Canadians learn about trial from faxed stories published in U.S. newspaper
CANADA — The American media and computer enthusiasts joined forces to disseminate information in two recent cases where the Canadian press has been gagged.
The Associated Press and the Washington Post reported that in late August, Chief Justice Allan McEachern of the British Columbia Supreme Court granted an injunction and secrecy order in a Vancouver case involving American-born Vancouver stock promoter, Robert Friedland. The Canadian Broadcasting Company was doing an investigative story on Friedland who controlled a gold mine in Colorado that leached toxic wastes and was cited for Superfund cleanup.
During the course of the investigation, the CBC learned that Friedland was convicted of trafficking LSD in Portland, Maine, in the 1970s. Friedland obtained a gag order to prevent the CBC from publicizing the drug conviction.
The Toronto Globe and Mail published a front page notice titled “A story we can’t report.” The gag order applied to the matter in dispute, the name of the plaintiff, the name of the court and even to the existence of the gag order itself.
Canadians have been getting information about the case through the Denver Post, which published an editorial about the case and urged readers to fax copies of it to Canada. The editorial and some news accounts of the trial were posted on lamp posts and in the windows of several bookstores. Mark Obmascik of the Denver Post said that the newspaper received over 500 requests for copies of the editorial. The editorial was also published on a computer information service, Canada Stockwatch, and the text of some Post stories was available on the Internet computer network.

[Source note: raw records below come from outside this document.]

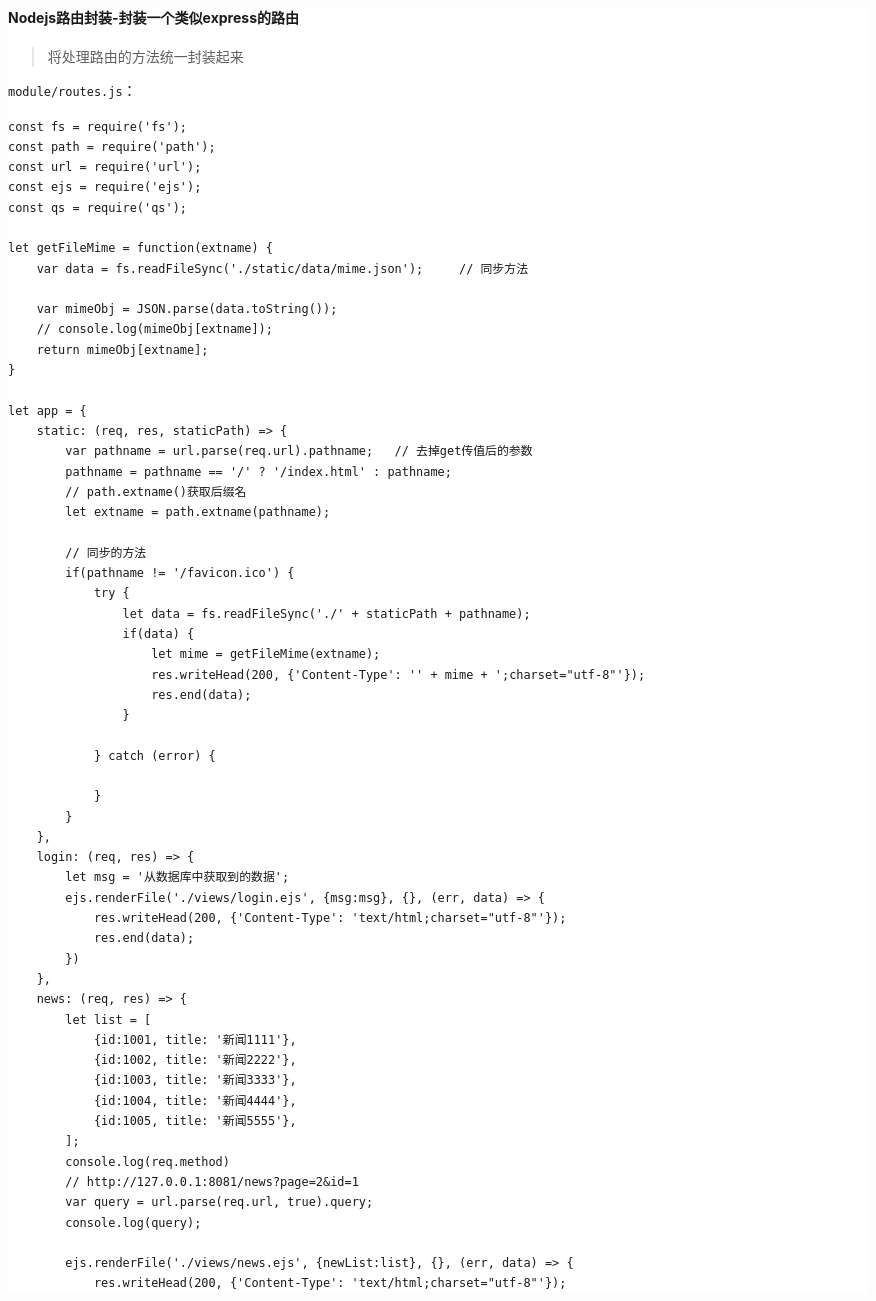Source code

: #### Nodejs路由封装-封装一个类似express的路由

> 将处理路由的方法统一封装起来

`module/routes.js`：

```
const fs = require('fs');
const path = require('path');
const url = require('url');
const ejs = require('ejs');
const qs = require('qs');

let getFileMime = function(extname) {
    var data = fs.readFileSync('./static/data/mime.json');     // 同步方法

    var mimeObj = JSON.parse(data.toString());
    // console.log(mimeObj[extname]);
    return mimeObj[extname];
}

let app = {
    static: (req, res, staticPath) => {
        var pathname = url.parse(req.url).pathname;   // 去掉get传值后的参数
        pathname = pathname == '/' ? '/index.html' : pathname;
        // path.extname()获取后缀名
        let extname = path.extname(pathname);

        // 同步的方法
        if(pathname != '/favicon.ico') {
            try {
                let data = fs.readFileSync('./' + staticPath + pathname);
                if(data) {
                    let mime = getFileMime(extname);
                    res.writeHead(200, {'Content-Type': '' + mime + ';charset="utf-8"'});
                    res.end(data);
                }
                
            } catch (error) {
                
            }
        }
    },
    login: (req, res) => {
        let msg = '从数据库中获取到的数据';
        ejs.renderFile('./views/login.ejs', {msg:msg}, {}, (err, data) => {
            res.writeHead(200, {'Content-Type': 'text/html;charset="utf-8"'});
            res.end(data);
        })
    },
    news: (req, res) => {
        let list = [
            {id:1001, title: '新闻1111'},
            {id:1002, title: '新闻2222'},
            {id:1003, title: '新闻3333'},
            {id:1004, title: '新闻4444'},
            {id:1005, title: '新闻5555'},
        ];
        console.log(req.method)
        // http://127.0.0.1:8081/news?page=2&id=1
        var query = url.parse(req.url, true).query;
        console.log(query);

        ejs.renderFile('./views/news.ejs', {newList:list}, {}, (err, data) => {
            res.writeHead(200, {'Content-Type': 'text/html;charset="utf-8"'});
```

The judge lifted the gag order in late September.
In another case, Justice Francis Kovacs imposed a sweeping gag order to prevent pre- trial publicity regarding a notorious murder case in Burlington, Ontario. Karla Homolka and her husband Paul Teal were charged with the brutal murders of two teenage girls in Ontario. Teal is awaiting trial.
The judge barred the public and all foreign reporters from the trial. While accredited Canadian journalists were allowed to observe the trial, they were not permitted to report on the details or evidence until after Teal’s trial, which may not be completed until 1995, according to the Columbia Journalism Review. The Canadian media were not allowed to report that Homolka pled guilty, However, the Canadian Press wire service accidently issued a bulletin reporting that she pled guilty. The wire story was killed 45 minutes later.
According to the Washington Post, “electronic bulletin boards and low tech grapevines have made the gruesome purported facts of the case common knowledge.”